Jungen Menschen helfen, die an Krebs erkrankt sind – das ist es, was ich will“, beschloss Andrea Voß vor neun Jahren. Zu diesem Zeitpunkt hatte sie selbst gerade ihren zweiten Kampf gegen den Krebs gewonnen, die Reha erfolgreich abgeschlossen. Mit nur 29 Jahren erhielt sie zum ersten Mal die Diagnose Lymphdrüsenkrebs. Nicht unbedingt das Alter, in dem man mit einer solchen Erkrankung rechnet – drei Jahre später kehrte der Krebs zurück. Unterstützung? Die gab es in dieser Zeit nicht, zumindest nicht von offizieller Seite. „Sobald du über 18 bist, wirst du alleingelassen, vor allem finanziell“, machte Voß die enttäuschende Erfahrung. Für Kinder und für über 50-Jährige gebe es weitaus mehr Projekte. Dabei sollte es nicht bleiben.
Durchatmen
Am Ende der zweiten Reha hängte die lebensfrohe Frau aus Willich ihren Job an den Nagel, denn inzwischen hatte sie festgestellt, dass sie sich sozial engagieren möchte. „Ich war unglücklich bei meiner Arbeit, ohne es zu merken. Ich denke, viele Menschen brauchen so einen Wink, um zu erkennen, wo sie eigentlich stehen wollen.“ In den nächsten Jahren organisierte sie für junge Krebskranke Konzertkarten und gründete schon bald den Verein Wir können Helden sein e.V. Damit möchte sie jungen Erkrankten die Möglichkeit bieten, zwischen den Chemotherapien oder im Anschluss daran wieder Kraft zu tanken und Abwechslung zum Krankenhausalltag zu bekommen.
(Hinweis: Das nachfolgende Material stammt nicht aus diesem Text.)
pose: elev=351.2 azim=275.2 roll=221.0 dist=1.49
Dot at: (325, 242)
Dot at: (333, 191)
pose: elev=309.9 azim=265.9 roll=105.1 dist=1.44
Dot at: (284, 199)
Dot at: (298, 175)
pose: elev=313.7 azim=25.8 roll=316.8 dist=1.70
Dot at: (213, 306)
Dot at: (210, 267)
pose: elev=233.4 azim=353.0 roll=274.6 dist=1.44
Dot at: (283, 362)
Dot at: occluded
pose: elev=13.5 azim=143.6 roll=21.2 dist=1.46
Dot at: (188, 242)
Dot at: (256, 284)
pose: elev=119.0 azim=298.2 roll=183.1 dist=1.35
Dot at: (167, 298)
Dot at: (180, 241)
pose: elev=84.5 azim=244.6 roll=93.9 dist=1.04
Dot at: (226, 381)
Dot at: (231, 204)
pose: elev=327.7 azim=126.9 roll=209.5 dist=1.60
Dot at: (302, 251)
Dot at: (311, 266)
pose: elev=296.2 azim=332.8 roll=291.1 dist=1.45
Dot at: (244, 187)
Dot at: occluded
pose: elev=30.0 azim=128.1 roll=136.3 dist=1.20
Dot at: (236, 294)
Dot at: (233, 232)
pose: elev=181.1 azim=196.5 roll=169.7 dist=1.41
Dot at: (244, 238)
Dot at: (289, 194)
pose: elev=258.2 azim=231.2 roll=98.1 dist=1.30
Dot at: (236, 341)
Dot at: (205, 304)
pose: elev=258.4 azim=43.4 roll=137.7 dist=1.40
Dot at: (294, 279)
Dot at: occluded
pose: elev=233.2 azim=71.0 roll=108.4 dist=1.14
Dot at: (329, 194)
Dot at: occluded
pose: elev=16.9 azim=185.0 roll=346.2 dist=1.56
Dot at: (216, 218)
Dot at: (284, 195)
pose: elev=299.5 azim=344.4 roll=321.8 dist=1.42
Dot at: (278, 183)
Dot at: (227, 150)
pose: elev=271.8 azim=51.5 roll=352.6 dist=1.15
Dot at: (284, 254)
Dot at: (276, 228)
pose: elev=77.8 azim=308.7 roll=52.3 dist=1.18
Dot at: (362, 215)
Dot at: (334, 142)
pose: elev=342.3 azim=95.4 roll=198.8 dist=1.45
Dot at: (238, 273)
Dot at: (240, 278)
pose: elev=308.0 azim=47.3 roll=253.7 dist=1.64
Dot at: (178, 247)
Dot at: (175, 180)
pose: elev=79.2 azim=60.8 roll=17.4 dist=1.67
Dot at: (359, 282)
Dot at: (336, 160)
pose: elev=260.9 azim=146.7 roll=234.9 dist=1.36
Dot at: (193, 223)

Die heute 42-Jährige fand sogar Sponsoren für Kurzurlaube, etwa den Aufenthalt in einer Ferienwohnung an der Ostsee, den Stefanie Tomczak bei einer Tombola gewann. Mit 26 Jahren bekam die Leipzigerin ebenfalls die Diagnose Morbus Hodgkin, Lymphdrüsenkrebs, gestellt. Das Wochenende an der Ostsee direkt nach dem Ende ihrer Chemotherapie tat ihr so gut, dass sie unbedingt mithelfen wollte. „Ich hatte zwar kein Geld, aber ich bin Marketingfachfrau und konnte Andrea meine Expertise anbieten.“
Was die beiden Frauen außerdem verbindet, ist die Liebe zum Camping. Zwischen ihren Chemos fuhr Andrea Voß mit dem Auto und einem Zelt ans Meer. Für diese Art zu reisen entschied sich auch Steffie Tomczak, allein ihres Hundes wegen. Campen, das bedeutet für sie beide Freiheit, Spontaneität und Flexibilität. Sie lieben die Möglichkeit, entscheiden zu können, ob sie an einem Ort bleiben oder weiterfahren möchten. Dieses Gefühl wollen sie seit 2019 mit ihrem gemeinsamen Projekt Heldencamper vermitteln. Junge Krebspatienten im Alter von 18 Jahren bis Anfang 40 sollen die Möglichkeit bekommen, während oder nach ihrer Behandlung mit einem ausgebauten Camper für einige Tage zu verreisen, um durchzuatmen und andere Eindrücke wahrzunehmen. Abstand zu dem fremdbestimmten Krankenhausaufenthalt zu bekommen, sei in dieser Zeit besonders wichtig. Ein klassischer Tapetenwechsel. „Urlaub ist wichtig, auch wenn es nur mal ein langes Wochenende raus ist“, findet Andrea Voß. Der Sinn hinter dem Projekt ist, sich zu erholen und die psychische Belastbarkeit wiederherzustellen.
Neu beginnen
Aber warum braucht es dafür einen ehrenamtlichen Verein, der das finanziell ermöglicht? „Viele der jungen Erkrankten verlieren ihre Jobs, weil sie gerade in der Probezeit, im Praktikum oder Studium sind und keine Rücklagen aufbauen konnten. Man kam gerade in eine Phase, in der man sich die Selbstständigkeit aufbaut, und wird dann doch wieder abhängig“, erklärt Tomczak. Doch selbst wenn man eine Festanstellung hat, reicht das Krankengeld oftmals nicht für solche Extratouren aus. Was viele nicht wissen ist, dass diverse krankheitsbedingte Kosten von den Krankenkassen gar nicht oder nur zum Teil übernommen werden. Dazu gehören etwa eine neue Matratze oder eine Heizdecke, weil die Knochen schmerzen. Echthaarperücken – die im Vergleich zu künstlichen nicht kratzen – kosten schnell mal über 1.000 Euro. Hinzu kommen Medikamente, Nahrungsergänzungsmittel oder Kosten von rund 5.000 Euro für einen Eingriff, wenn man seine Fruchtbarkeit trotz der Chemo beibehalten will. Bei all diesen Ausgaben ist Urlaub das Allerletzte, was man bezahlen kann. Und da setzen die Heldencamper an.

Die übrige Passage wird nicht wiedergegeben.